Die Befunde nach der Präsidentschaftswahl sind nicht alle schön. Aber es bieten sich trotzdem auch Chancen. Erstens: Das wieder erwachte Interesse an der Politik sollte mit wert­orientierter, inhaltlicher Politik am Leben erhalten werden. Die Wähler müssen wieder wissen können, wofür eine Partei steht, und die Parteimitglieder, wofür sie im Wahlkampf eintreten sollen. Die Politik muss es riskieren, Position zu beziehen, auch wenn das den einen oder die andere vergraulen mag. „Menschen brennen nicht für Kompromisse. Sie brennen für Grundsätze und Haltungen“, sagte der neue Bundeskanzler Christian Kern in seiner ersten Regierungserklärung.
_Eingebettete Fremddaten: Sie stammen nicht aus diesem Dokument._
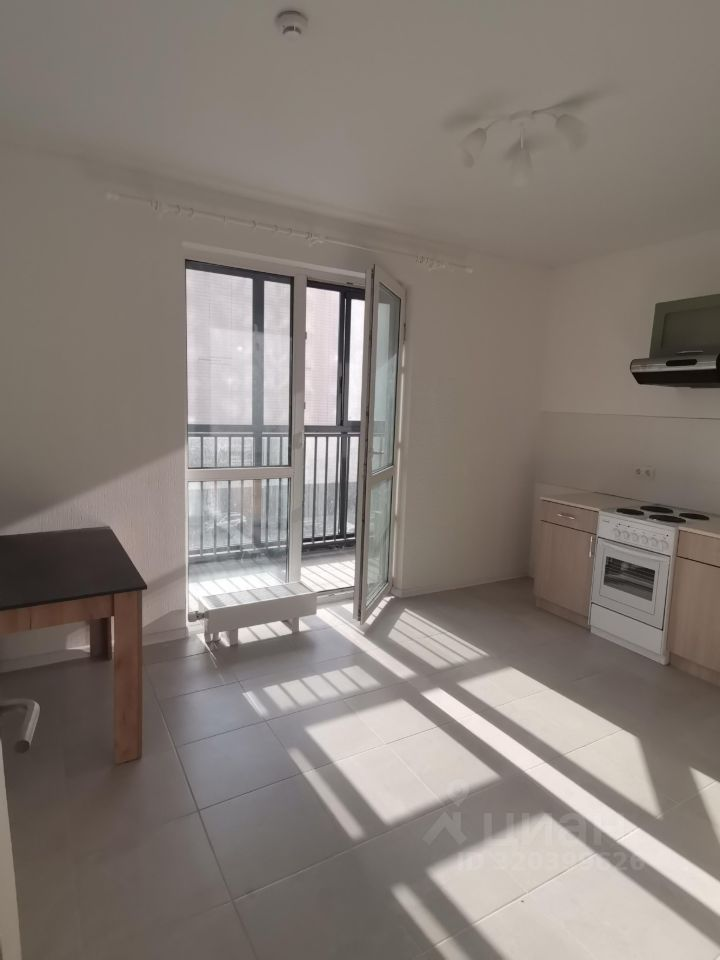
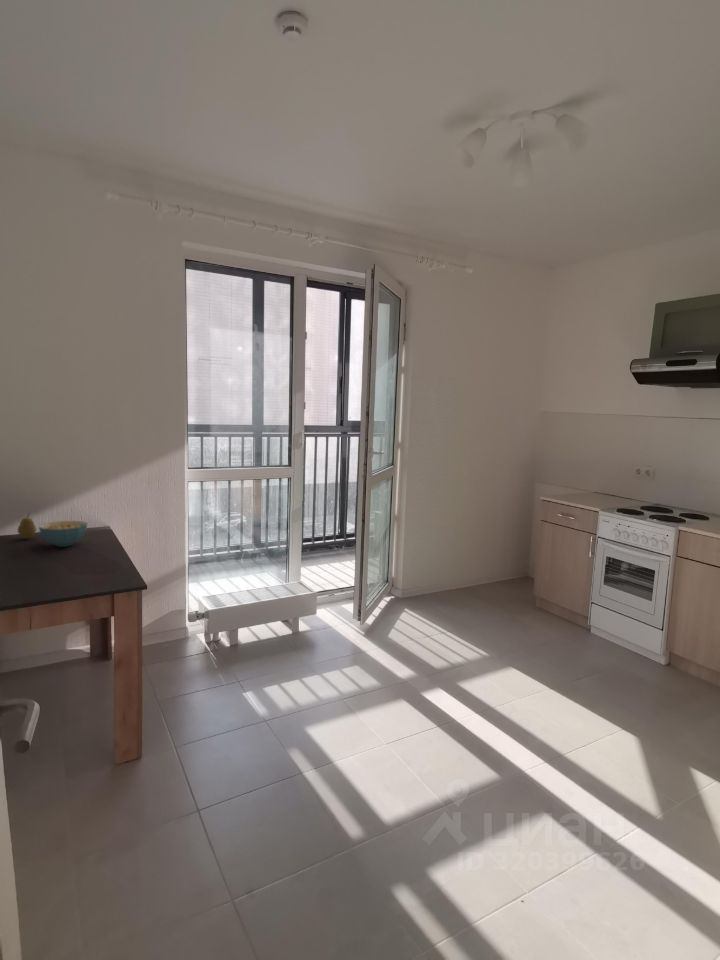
+ fruit [16,512,37,540]
+ cereal bowl [38,520,88,548]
Zweitens: Die Politik muss dringend ihren Umgang mit den Medien überdenken. Will sie wirklich weiterhin den Boulevard füttern? Und welche Konsequenzen hat das für die politische Kultur? Redaktionen und Journalisten wiederum sollten sich stärker auf ihre demokratische Funktion rückbesinnen, möglichst objektiv und faktenorientiert zu informieren.

Drittens – und vor allem – ist gerade jetzt der richtige Augenblick gekommen, um die Kooperation zwischen den progressiven und demokratischen Kräften zu stärken. Wenn wir den gesellschaftlichen Fortschritt und die demokratischen Errungenschaften der vergangenen Jahrzehnte nicht zur Disposition stellen wollen, müssen wir stärker als bisher auf Allianzen mit all jenen setzen, die für eine offene Gesellschaft einstehen. Wer das Spektrum der Progressiven kennt, weiß dass das nichts mit Kuschelkurs und Konsens zu tun hat.

Im Gegenteil: Es geht dabei durchaus um inhaltliche Auseinandersetzung, um den Austausch von Argumenten, auch um Streit – aber immer in der Sache, immer auf Augenhöhe. Es geht jetzt um nicht weniger als darum, eine rationalere, an Argumenten orientierte politische Kultur zu etablieren. Mit „politischen Selbstmordattentätern, die sich einsam in einer Telefonzelle in die Luft sprengen“ (Christian Kern), wird das allerdings nicht möglich sein.

(Hinweis: Dieser Text erschien Ende Juni 2016, bevor das österreichische Verfassungsgericht eine Wiederholung der Stichwahl ums Bundespräsidentenamt angeordnet hat.)